Wednesday, May 03, 2017

The False Claims For All-Inclusive

A ban by Mallorca's hoteliers on offering all-inclusive to UK holidaymakers. No sooner had this headline appeared than the cheers were ringing out. Salvation was at hand for bars and restaurants that have struggled under the yoke of all-inclusivity for years: too many years to mention. Such a ban would be the death knell for the all-inclusive. Its obituary was already being written. If only.

Curious things can happen which change business strategies and business marketing. An avalanche of false compensation claims for diarrhoea and gastric complaints falls into the curious category. No one could have anticipated that these claims might signal the end of the reviled all-inclusive: reviled, that is, by a section of the holidaymaking public but not by another but most certainly by the non-hotel complementary sector.
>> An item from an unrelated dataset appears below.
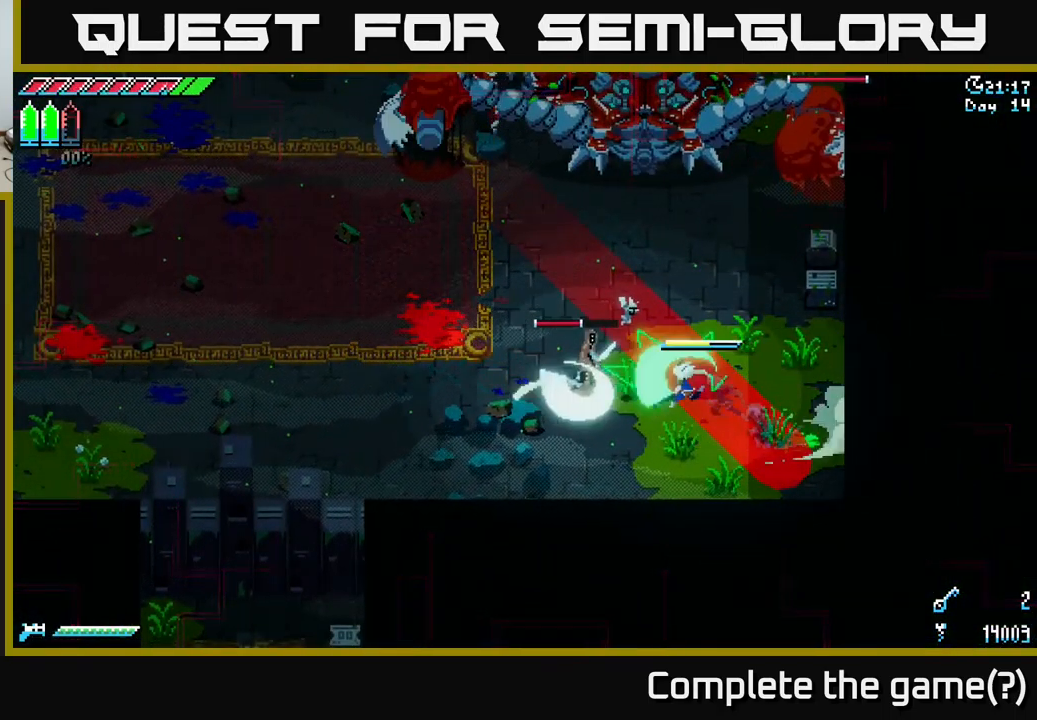
{"buttons": [], "left_stick": "left", "right_stick": "center", "events": [[83, "R2", "up"], [350, "X", "up"], [400, "left_stick", "up-left"], [500, "left_stick", "left"]]}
The point is that all-inclusive is not in a process of dismantlement. It would just be the British tourist who is barred from obtaining a wristband and from enjoying the dubious pleasures of endless queuing for dubious quality refreshment. And such a characterisation is itself false in terms of the whole offer of all-inclusive. Some of it is rubbish, some of it is not. It very much depends on the type of establishment, the type of establishment classification, the type of clientele, and the type of socioeconomic classification of that clientele (its money, therefore).

The delights of all-inclusive would instead be diverted to tourists from other nations. French, Swiss, Dutch will suddenly be able to indulge themselves in all-inclusive heaven. As though they haven't been able to already. The threat by the Mallorca Hoteliers Federation to cease offering all-inclusive to the UK market may not be an idle one, but its practicality is another issue. Demand may be a further one. Tour operator strategies for these alternative markets would be yet another. A swift U-turn in their product marketing will be required for 2018 if the British are to be denied their all-inclusive rights.

The UK market, in all its guises, is the second largest for Balearic tourism. It dwarfs the supply of touristic human resources from other nations. The hoteliers' threat would be difficult to follow through. It might not come about in any event if the UK justice system moves with greater alacrity than it has thus far. The threat had a sense of the good headline rather than anything definitive.

The false claims are reprehensible as well as being illegal under both UK and Spanish law. Their number, though, should make one wonder about the coherence of UK justice. Is there no database of claims? The fact that the same claim in very much the same form, directed at very much the same hotels, being made by very much the same intermediaries must surely have alerted someone to the existence of an organised fraud. Seemingly not.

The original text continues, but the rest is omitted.